- TASKS FOR THIS EXERCISE
(a) In the changelog guide, what version of Node.js does FlowFuse v2.24.0 require?
(b) Copy the changelog guide word for word, everything from "Avoid jargon unless" down to "the user's perspective.".

- PASSAGE
• • • •
Keep it short. A changelog post is not a blog post. If the feature needs more depth, link to documentation rather than expanding the post.
Avoid jargon unless it is standard FlowFuse or Node-RED vocabulary. If a technical term is unavoidable, give enough context that a non-expert can follow.
Do not paste PR titles or commit messages, as those are for our internal engineering team. Rewrite them from the user's perspective.
Drafting with AI
If you prefer, you can use an LLM to draft a first version of your changelog post.
Paste the following prompt into your tool of choice along with your PR description, commit messages, or technical notes:
You are writing a FlowFuse changelog post. The audience is FlowFuse users — cloud customers and self-hosted admins. Using the content I paste below, write a changelog post that:
- Opens with what changed, stated plainly in active voice
- Focuses on what the user can now do (use “you” where possible)
- Explains the user benefit in one or two sentences
- Includes a 'getting started' section only if the user needs to take action
- Ends with an availability note: "This feature is available to [tier] users of FlowFuse Cloud and [licence type] Self Hosted users from vX.Y."
Do not use PR titles or commit message language. Write for someone who just opened FlowFuse and wants to know what’s new.
Here is the technical context: [paste here]
Always review and edit the output before publishing.
Examples
A small but useful improvement
As of today, you can now duplicate a hosted instance into a different application within your team.
It is a small (but important) improvement that just makes things that little bit easier.
Source: Duplicate Instances Across Different Applications
Short, honest about the size of the change, and gets straight to the point.
Showing what is now possible
You can now ask the Expert about your installed nodes, versions, and available updates without leaving the chat interface. For example:
- Do I have any nodes installed that can send emails?
- Are my palette nodes up to date?
- Are any nodes on my palette disabled?
- Can you suggest a node package that would replace this complex function code?
Source: FlowFuse Expert: Palette Queries
Instead of describing the feature abstractly, this shows exactly how a user will interact with it. Use this approach whenever concrete examples best explain a feature — what the user can now say or do.
Translating a technical change into a user benefit
Any action that triggers a restart of the Node-RED instance will now restart them in sequence rather than in parallel. This means there should be no downtime for this instance.
This feature is available to Enterprise Licensed Self Hosted users and Enterprise tier users of FlowFuse Cloud.
Source: HA Hosted Instance Rolling Restart
The technical detail is there, but the sentence that follows immediately translates it into what the user actually cares about. Always pair the what with the so what.
A breaking change
FlowFuse v2.24.0 requires Node.js v20 or higher. If you are running an older version, you will need to upgrade Node.js before updating FlowFuse.
Node.js v18 reached end of life in April 2025 and no longer receives security updates. This change ensures FlowFuse continues to run on a supported and secure runtime.
To check your current version, run
node --version.
Source: Node.js v20 Minimum Version Requirement
State what is changing and who it affects in the first sentence. Then explain why. Then tell the user exactly what to do. A user who needs to act should have everything they need without leaving the page.
Raising a PR
Follow the standard Git workflow to raise a PR against the website repository.
Have at least one of the following review the post before it goes live:
- Product
- Marketing
- Engineering
Aim for 1–2 reviewers to ensure accuracy and clarity. This avoids bottlenecks if specific individuals are unavailable.
• • • •
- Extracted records

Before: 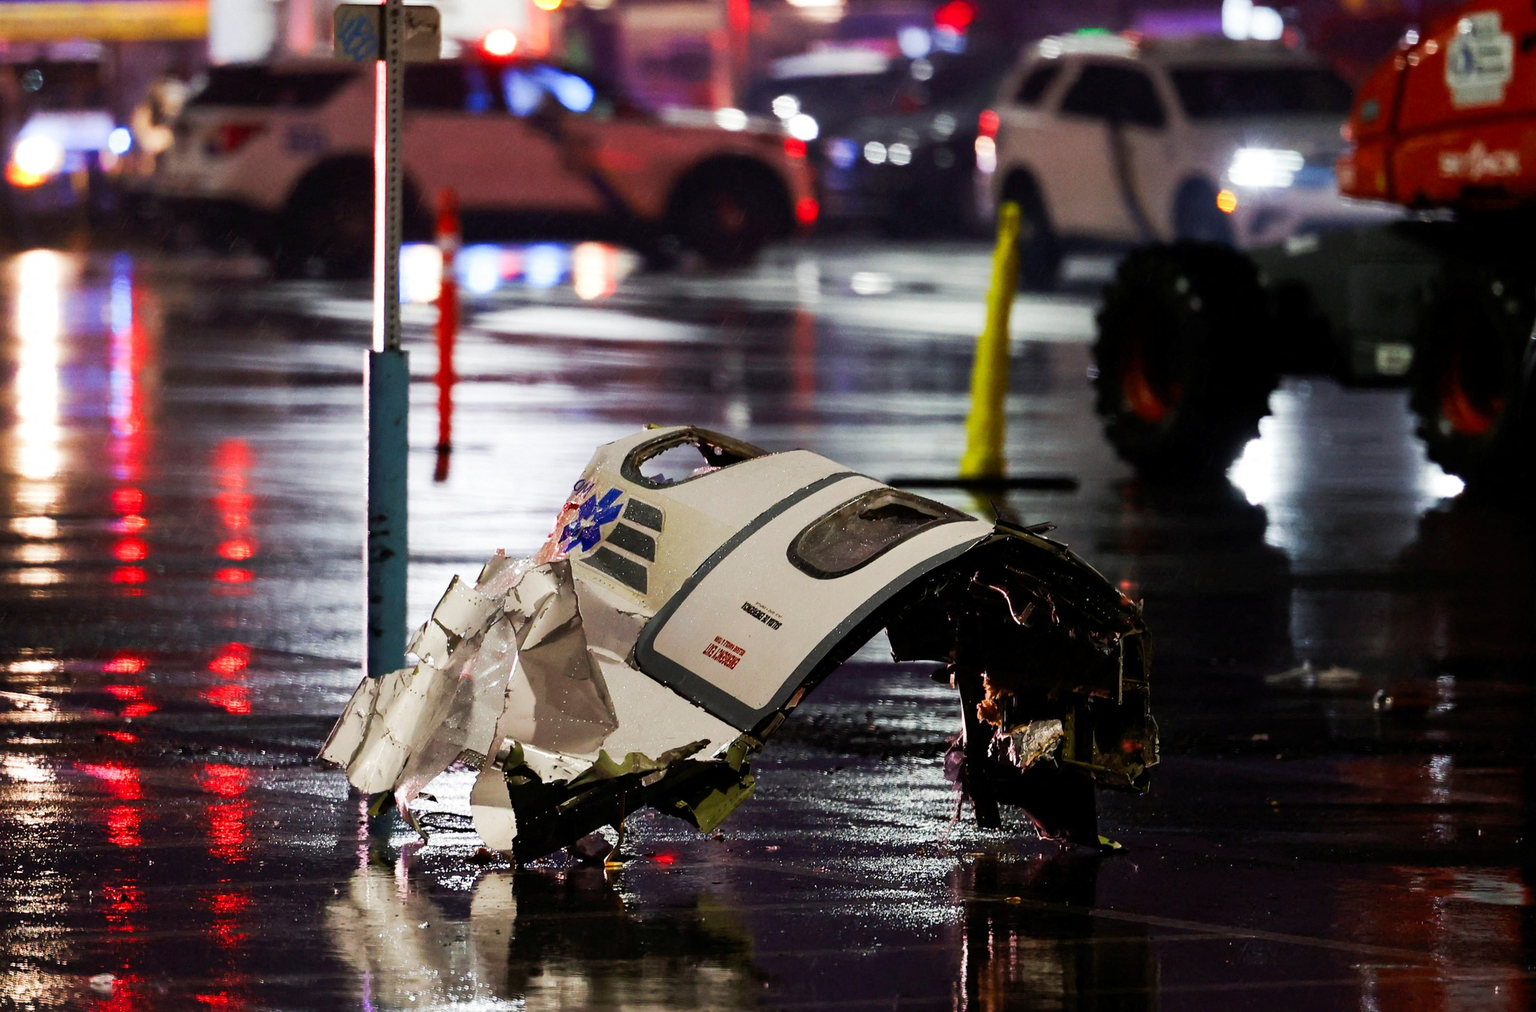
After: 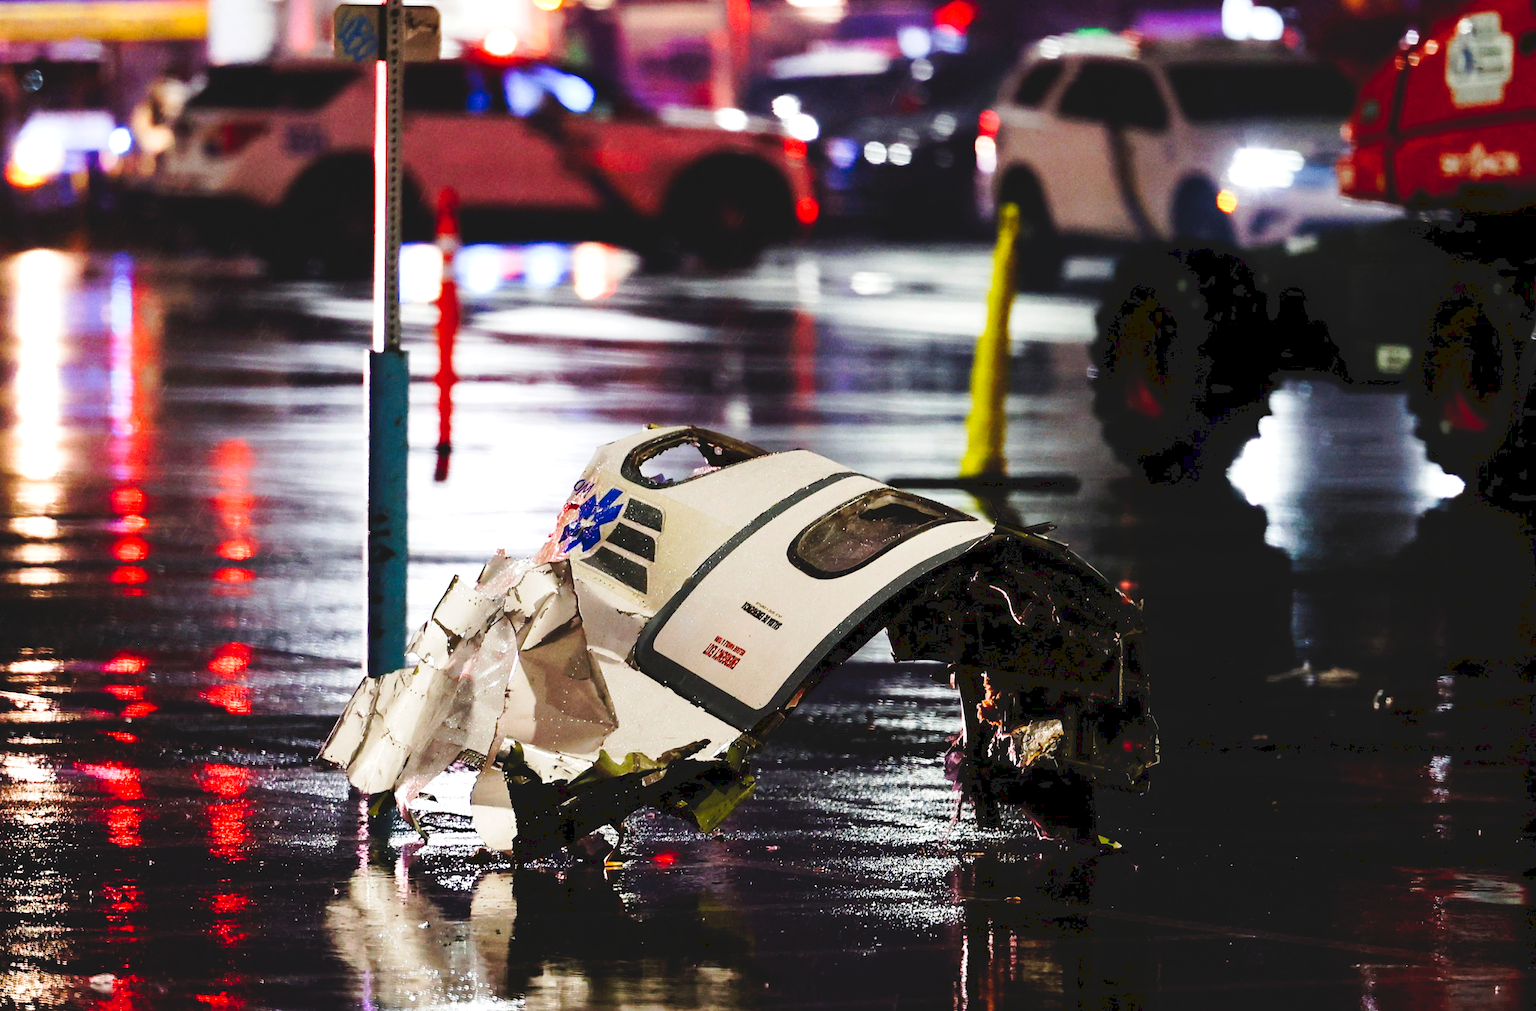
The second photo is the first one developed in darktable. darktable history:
tone curve: curves: ch0 [(0, 0) (0.003, 0.085) (0.011, 0.086) (0.025, 0.086) (0.044, 0.088) (0.069, 0.093) (0.1, 0.102) (0.136, 0.12) (0.177, 0.157) (0.224, 0.203) (0.277, 0.277) (0.335, 0.36) (0.399, 0.463) (0.468, 0.559) (0.543, 0.626) (0.623, 0.703) (0.709, 0.789) (0.801, 0.869) (0.898, 0.927) (1, 1)], preserve colors none
levels: levels [0, 0.476, 0.951]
• • • •
- ANSWERS TO EACH TASK
(a) Node.js v20 or higher.

(b)
Avoid jargon unless it is standard FlowFuse or Node-RED vocabulary. If a technical term is unavoidable, give enough context that a non-expert can follow.
Do not paste PR titles or commit messages, as those are for our internal engineering team. Rewrite them from the user's perspective.